(Saved entries)
=== Begin Enclosure ===

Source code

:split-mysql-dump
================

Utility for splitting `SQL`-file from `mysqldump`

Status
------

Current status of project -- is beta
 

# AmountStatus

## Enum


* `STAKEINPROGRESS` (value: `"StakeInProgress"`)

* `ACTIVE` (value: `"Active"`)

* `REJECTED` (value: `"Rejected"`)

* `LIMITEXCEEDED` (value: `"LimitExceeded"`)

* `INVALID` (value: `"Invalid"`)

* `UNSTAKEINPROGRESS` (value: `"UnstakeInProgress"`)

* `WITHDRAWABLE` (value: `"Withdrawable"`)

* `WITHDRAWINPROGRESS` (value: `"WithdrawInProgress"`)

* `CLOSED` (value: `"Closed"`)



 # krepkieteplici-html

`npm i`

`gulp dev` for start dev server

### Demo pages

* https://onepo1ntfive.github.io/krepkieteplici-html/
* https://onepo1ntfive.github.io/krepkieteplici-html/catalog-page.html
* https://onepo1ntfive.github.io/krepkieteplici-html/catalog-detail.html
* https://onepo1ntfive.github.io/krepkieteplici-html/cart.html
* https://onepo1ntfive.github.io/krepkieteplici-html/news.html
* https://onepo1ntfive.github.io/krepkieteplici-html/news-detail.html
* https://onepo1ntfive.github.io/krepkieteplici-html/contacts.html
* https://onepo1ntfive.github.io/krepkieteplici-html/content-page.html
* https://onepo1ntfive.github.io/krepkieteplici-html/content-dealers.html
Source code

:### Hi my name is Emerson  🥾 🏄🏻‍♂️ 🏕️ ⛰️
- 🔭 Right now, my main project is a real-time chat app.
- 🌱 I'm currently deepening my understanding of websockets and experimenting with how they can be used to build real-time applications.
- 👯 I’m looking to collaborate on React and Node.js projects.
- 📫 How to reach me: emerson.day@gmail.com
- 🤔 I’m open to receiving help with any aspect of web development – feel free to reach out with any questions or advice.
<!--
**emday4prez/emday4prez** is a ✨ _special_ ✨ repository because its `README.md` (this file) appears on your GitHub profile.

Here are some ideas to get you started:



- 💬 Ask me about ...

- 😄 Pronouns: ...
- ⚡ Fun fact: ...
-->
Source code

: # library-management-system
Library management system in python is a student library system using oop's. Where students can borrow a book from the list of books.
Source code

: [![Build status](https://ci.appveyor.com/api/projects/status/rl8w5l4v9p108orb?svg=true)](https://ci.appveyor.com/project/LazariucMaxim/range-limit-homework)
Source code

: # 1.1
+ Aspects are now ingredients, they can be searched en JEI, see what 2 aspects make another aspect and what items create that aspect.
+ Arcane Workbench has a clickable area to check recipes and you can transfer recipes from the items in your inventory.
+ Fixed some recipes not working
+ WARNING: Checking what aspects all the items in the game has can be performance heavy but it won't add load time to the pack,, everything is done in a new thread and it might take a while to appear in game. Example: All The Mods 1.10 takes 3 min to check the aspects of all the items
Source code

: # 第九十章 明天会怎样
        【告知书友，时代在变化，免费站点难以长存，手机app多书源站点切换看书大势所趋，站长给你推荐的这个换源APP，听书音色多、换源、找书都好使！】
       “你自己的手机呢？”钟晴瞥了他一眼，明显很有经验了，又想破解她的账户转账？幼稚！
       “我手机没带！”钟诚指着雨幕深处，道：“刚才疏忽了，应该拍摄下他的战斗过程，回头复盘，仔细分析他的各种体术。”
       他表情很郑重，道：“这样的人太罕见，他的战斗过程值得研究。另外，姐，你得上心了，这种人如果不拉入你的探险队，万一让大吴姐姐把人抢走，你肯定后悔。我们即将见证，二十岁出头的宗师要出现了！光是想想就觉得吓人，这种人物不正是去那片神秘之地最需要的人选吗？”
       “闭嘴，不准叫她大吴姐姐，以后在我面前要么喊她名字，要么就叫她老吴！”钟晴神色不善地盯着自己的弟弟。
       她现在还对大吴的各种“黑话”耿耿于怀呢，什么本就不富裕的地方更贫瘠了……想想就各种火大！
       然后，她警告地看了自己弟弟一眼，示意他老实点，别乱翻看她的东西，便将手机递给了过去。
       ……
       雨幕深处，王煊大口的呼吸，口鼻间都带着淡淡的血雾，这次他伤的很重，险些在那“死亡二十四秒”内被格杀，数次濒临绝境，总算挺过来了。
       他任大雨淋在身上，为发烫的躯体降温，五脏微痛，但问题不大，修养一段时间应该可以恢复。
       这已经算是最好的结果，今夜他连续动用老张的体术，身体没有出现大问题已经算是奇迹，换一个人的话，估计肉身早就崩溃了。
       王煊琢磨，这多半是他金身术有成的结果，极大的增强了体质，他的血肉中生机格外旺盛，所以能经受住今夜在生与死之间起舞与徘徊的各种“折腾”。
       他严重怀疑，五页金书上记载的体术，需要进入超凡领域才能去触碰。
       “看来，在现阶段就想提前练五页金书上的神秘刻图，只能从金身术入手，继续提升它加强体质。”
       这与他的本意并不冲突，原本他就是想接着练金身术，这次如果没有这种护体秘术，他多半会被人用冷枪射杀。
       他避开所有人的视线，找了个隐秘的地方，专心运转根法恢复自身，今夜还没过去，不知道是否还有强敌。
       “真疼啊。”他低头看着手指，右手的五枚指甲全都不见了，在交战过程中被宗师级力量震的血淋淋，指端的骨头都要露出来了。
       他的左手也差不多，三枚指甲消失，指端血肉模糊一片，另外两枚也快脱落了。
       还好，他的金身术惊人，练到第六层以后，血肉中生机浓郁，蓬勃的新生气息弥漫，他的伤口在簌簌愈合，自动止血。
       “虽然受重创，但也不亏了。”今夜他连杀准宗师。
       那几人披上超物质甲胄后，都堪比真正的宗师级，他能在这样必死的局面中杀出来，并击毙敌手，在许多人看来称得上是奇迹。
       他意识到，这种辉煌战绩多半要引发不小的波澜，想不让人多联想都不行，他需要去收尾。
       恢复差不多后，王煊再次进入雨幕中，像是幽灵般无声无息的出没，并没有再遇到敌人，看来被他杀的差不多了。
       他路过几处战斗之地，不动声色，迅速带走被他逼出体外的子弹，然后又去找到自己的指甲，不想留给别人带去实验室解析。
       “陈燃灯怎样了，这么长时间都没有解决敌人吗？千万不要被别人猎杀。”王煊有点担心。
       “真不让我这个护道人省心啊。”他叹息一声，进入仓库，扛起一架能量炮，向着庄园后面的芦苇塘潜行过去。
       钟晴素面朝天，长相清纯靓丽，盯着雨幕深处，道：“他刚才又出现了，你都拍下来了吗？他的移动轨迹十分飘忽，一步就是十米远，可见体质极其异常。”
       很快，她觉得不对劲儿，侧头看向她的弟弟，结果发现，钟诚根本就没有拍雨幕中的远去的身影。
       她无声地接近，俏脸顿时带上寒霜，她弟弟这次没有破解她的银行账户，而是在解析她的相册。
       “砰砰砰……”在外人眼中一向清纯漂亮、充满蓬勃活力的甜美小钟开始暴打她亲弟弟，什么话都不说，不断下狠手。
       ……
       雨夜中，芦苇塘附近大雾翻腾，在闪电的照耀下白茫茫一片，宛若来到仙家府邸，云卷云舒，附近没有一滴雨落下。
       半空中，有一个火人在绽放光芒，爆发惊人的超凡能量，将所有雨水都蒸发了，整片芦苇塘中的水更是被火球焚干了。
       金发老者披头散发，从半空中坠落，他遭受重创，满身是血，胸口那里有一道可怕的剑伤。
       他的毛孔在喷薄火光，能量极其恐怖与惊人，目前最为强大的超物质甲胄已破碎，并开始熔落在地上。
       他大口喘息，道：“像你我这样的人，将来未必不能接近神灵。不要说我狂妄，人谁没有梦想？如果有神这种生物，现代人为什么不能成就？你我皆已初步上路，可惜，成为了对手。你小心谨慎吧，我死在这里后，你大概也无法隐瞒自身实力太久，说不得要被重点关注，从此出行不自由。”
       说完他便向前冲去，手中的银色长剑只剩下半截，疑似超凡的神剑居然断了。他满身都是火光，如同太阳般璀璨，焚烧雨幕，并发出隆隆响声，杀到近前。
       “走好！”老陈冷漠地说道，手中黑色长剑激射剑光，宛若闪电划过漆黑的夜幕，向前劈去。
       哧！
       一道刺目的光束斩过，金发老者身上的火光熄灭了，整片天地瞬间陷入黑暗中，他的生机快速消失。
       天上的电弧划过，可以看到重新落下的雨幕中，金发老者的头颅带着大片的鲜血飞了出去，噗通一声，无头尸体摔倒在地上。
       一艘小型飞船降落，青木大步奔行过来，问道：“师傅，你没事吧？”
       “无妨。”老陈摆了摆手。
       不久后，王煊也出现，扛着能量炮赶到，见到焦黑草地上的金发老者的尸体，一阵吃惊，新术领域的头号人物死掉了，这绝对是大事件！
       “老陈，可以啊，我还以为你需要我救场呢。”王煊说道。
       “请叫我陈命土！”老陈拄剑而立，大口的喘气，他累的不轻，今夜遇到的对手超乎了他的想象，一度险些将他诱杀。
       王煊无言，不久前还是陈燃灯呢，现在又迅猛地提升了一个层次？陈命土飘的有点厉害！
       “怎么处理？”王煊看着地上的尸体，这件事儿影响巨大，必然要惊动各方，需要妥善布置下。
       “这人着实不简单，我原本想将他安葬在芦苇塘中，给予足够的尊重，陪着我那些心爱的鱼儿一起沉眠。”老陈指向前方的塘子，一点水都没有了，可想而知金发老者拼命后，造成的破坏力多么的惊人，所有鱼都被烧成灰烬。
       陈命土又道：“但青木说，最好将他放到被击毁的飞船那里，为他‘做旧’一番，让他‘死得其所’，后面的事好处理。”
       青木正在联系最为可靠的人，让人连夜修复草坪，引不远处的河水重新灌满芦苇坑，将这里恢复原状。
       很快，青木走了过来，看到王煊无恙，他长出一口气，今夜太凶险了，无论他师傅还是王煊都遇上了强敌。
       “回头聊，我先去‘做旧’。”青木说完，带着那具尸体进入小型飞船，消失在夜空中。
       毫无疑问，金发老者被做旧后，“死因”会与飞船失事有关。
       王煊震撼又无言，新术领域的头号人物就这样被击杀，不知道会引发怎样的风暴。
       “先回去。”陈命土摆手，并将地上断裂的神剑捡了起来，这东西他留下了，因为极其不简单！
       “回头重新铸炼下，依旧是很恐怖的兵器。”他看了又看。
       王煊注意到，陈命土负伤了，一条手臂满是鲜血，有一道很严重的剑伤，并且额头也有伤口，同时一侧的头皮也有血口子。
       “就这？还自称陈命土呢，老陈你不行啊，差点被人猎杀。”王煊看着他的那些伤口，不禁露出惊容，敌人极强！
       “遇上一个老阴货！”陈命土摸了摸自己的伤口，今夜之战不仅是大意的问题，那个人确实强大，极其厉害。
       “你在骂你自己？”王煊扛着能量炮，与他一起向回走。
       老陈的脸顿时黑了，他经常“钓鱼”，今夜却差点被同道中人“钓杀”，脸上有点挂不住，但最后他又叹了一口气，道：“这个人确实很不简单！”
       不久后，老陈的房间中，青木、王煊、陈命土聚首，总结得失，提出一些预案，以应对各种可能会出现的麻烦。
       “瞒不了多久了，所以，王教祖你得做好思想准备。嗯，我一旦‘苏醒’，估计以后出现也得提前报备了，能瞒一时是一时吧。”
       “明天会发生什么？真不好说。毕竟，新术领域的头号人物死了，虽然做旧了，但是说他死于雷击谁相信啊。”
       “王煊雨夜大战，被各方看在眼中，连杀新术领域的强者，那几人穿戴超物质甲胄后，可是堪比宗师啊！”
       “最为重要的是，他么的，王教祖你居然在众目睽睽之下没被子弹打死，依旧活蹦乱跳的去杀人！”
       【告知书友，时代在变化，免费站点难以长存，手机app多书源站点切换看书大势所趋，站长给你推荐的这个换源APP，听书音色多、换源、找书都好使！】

=== End Enclosure ===

Which lines in the records above include the word "content"? Copy them out.

* https://onepo1ntfive.github.io/krepkieteplici-html/content-page.html
* https://onepo1ntfive.github.io/krepkieteplici-html/content-dealers.html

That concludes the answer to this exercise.